12 thoughts on “Satchel’s BBQ provides the best statement on whether to wear a mask in a public place.

  1. Maybe I will try going to this restaurant when I get back to Ann Arbor. I was just staying & working as a vaccinator in Santa Clara County CA. No one, I mean no one, when anywhere without a mask. Not in a the hotel hallway or even as I was on my way to into the pool ( after I made a reservation to use the pool). A different experience from mine as I live in Livingston County, MI.

    We went into a restaurant in SF on Sunday as a treat after vaccinating. The restaurant near Fisherman’s Wharf was offering discounts & we sat outside. But before we were seated, we were asked for contact info. We proudly told them we were already vaccinated & in fact were vaccinators at the 49rds stadium. They still wanted all of our info. Gladly, we provided the info & sat down masked until we ate.

    Liked by 1 person

  2. It’s a very good statement about their philosophy.
    Re the Hamlet analogy: What would tip the scales is for the cases to decrease even more. They had 2 cases in SF yesterday. If we can get there in Ann Arbor say by the end of June, that would make all such choices a lot easier.

    Liked by 2 people

  3. Satchel: haven’t commented on any of these posts, they’ve all been appreciated. This one is perplexing. While some of us were vaccinated and believe it works, we may still have family who are immune compromised or others we may infect so now I’m in a category where I may be perceived as anti vaccine if I wear a mask? Ok I get it, we need to live our lives but with so many “big reversals” I’m going to wear a mask until more herd immunity. Still confused, please advise.

    Liked by 1 person

    1. I agree the way this was handled by the CDC was awful, and they did not prepare the population and give them an understanding for the change. Again, the burden of risk is going from the population as a whole to those who are unvaccinated, either by choice or immune problems. This may seem unfair, but is the way all other infectious diseases are handled. The best thing we can do is to have every immune competent person get vaccinated to reduce the risk of infection for the immune compromised.


  4. Since Judy served on a board with Hugh Morgan, we became acquainted. He was from the South and unable to find BBQ he liked in A2 area. So did his thing by founding Satchels. We like it’s food. Sent this tidbit in case you did not know it. Keep the good blogs coming, Mike

    Sent from my iPad


    Liked by 1 person

    1. In both your posts, you reflect the fact that the burden for risk is going from the population as a whole to those who are unvaccinated, either by choice or immune problems. This may seem unfair, but is the way all other infectious diseases are handled.

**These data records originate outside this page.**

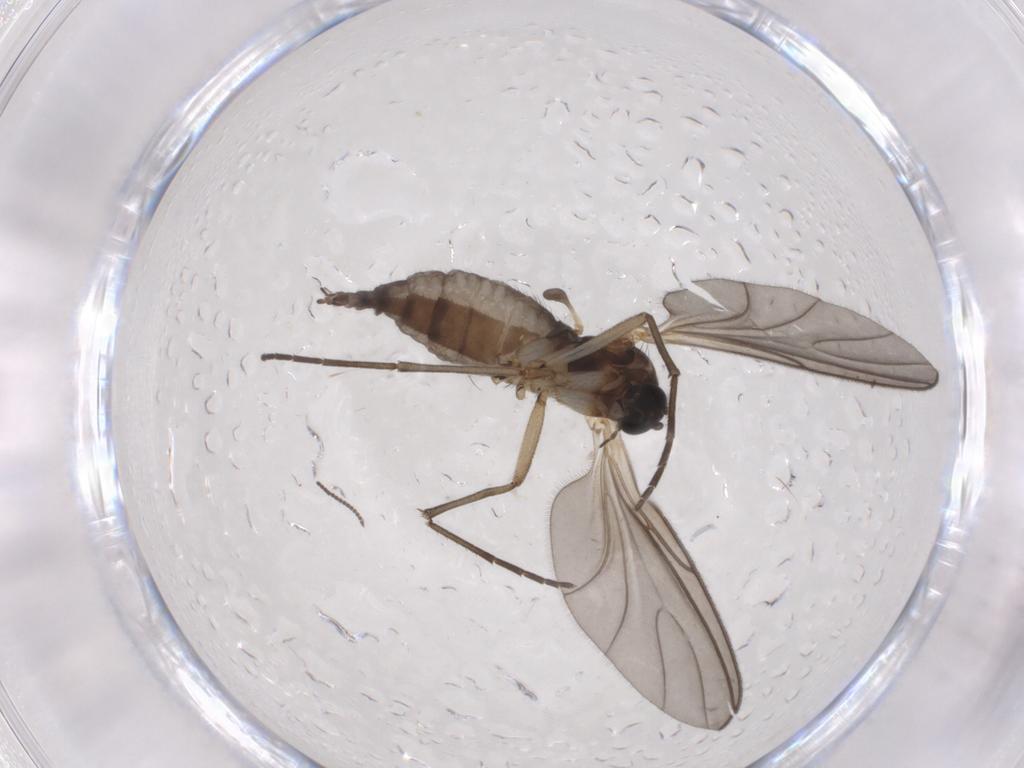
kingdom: Animalia
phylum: Arthropoda
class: Insecta
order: Diptera
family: Sciaridae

The best thing we can do for your sister is to have every immune competent person get vaccinated to reduce the risk of infection for her.


  5. I have faith in the studies that the vaccinated are at little risk but I feel for the immunocompromised who won’t know who is safe and all those with children too young to be vaccinated. I don’t think the Gov. had much choice however since there was going to be so much non-compliance with any continued order and maybe this will spur a few more to be vaccinated. Community spread needs to go way down before my sister (kidney transplant) will venture out.

    Liked by 2 people

  6. It’s a bit unfair to those who had the disease and are therefore better immunized than even the vaccinated.
    That’s my case. And as a result will not take the shots (too risky). I do not wear masks since the CDC changed guidelines as I consider myself immunized.
    It’s a moot point any way because as of July first mask will no longer be required indoors in Michigan, Vaxxed, unvaxxed, immunized or not.